Usually I approach every new situation trying to listen and learn as much as I can.
I try to be always there in order to be ready to help as I can. When a new or existing need becomes evident I jump on the train and learn how to help in this new context.
I keep thinking that this is a valuable approach but, this approach by itself does not automatically help me to enable big changes.
The first lesson I learnt is that: no matter how strong you push, human relationships has their own timings.
Trust is influenced by many factors but even in case of special affinity there’s no shortcut for time.
Even when we like working together and somehow trust each other from the very beginning, still we need time to make trust grow.
Things must happen and go well in order to build the sense of shared responsability we need to move one step further and work as a team.
Second lesson is that, for people impatient like me about results, there are good news from science now.
It was already known that Dopamine release makes us “feel good” and this is what happens when we achieve a goal. The novelty in this article is that our impatience is somehow expected.

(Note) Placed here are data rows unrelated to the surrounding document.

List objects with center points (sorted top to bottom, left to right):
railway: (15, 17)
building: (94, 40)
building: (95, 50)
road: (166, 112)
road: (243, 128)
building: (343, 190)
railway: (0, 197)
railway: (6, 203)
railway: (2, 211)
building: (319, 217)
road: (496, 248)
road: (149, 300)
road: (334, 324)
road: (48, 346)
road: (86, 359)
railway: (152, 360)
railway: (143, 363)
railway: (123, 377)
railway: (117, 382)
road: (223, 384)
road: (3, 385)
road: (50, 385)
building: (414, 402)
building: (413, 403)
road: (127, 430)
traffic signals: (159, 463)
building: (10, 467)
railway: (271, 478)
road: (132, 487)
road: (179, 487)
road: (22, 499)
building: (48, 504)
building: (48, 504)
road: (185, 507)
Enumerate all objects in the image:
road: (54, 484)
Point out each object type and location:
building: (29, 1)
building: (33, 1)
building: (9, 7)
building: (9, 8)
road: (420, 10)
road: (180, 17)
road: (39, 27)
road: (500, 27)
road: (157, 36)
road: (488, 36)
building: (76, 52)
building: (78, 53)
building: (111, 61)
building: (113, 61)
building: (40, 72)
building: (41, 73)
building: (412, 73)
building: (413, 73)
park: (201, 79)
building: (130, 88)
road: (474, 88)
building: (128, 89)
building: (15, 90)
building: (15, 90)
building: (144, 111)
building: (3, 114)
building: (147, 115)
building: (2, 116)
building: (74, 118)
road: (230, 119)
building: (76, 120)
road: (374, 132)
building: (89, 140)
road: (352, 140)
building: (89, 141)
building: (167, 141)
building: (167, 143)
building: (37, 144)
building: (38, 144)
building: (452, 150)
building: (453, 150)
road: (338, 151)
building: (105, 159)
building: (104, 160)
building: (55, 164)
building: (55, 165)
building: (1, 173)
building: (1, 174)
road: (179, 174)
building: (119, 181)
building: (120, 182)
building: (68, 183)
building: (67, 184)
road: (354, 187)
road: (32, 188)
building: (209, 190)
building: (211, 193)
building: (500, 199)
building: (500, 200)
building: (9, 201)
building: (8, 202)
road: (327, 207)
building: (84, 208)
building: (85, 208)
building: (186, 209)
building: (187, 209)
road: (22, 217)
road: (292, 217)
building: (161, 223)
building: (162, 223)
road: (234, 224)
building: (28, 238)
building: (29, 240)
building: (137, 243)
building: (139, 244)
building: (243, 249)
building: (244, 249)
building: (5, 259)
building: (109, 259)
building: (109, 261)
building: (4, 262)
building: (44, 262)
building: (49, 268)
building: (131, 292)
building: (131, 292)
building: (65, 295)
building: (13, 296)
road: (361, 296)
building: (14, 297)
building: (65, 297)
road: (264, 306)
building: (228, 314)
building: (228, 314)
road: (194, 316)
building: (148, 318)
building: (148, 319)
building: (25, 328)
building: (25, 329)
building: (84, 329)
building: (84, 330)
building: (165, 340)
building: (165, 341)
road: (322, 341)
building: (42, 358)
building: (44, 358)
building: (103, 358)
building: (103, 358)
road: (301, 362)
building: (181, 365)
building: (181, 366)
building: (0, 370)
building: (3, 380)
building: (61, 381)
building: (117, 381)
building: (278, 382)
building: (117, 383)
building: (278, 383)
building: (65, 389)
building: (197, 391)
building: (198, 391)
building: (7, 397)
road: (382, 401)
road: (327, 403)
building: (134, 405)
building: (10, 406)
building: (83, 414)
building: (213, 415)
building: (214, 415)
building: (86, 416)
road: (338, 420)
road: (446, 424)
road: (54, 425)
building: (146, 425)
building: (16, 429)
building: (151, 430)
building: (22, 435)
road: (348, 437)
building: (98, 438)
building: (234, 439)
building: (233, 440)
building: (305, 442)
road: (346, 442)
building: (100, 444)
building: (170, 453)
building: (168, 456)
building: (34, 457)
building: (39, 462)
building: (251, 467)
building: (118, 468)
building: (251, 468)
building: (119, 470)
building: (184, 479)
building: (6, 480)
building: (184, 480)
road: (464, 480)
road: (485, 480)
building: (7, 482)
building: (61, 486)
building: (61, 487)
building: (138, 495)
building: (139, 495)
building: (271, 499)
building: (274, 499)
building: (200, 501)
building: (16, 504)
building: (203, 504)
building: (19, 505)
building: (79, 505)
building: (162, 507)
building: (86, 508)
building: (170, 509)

What they found is that Dopamine influences the way in which the brain decides to allocate working memory. In this way the release of Dopamine can make us feel less cognitive effort in doing something and help us keep pursuing our goal.
What then?
We can outlive our impatience if we visualize relevant sub-goals.
Those intermediate goals could tell us something about the bigger goal and help us move forward.
Achieving the sub-goals will fire the Dopamine that will help us keep cognitive control active.
Sub-goals will help us feel that the direction is taken and reinforce our brain to keep working towards the goal.
That said, there are for sure environmental factors influencing trust and obviously the context can completely change your situation as a Scrum Master.
But those are the 2 things that you can do on your own:
Invest time for relationships to grow and identify intermediate goals for you in the meanwhile.
Those intermediate goals are not only valuable as results in themselves but in building your own trust in what you are doing.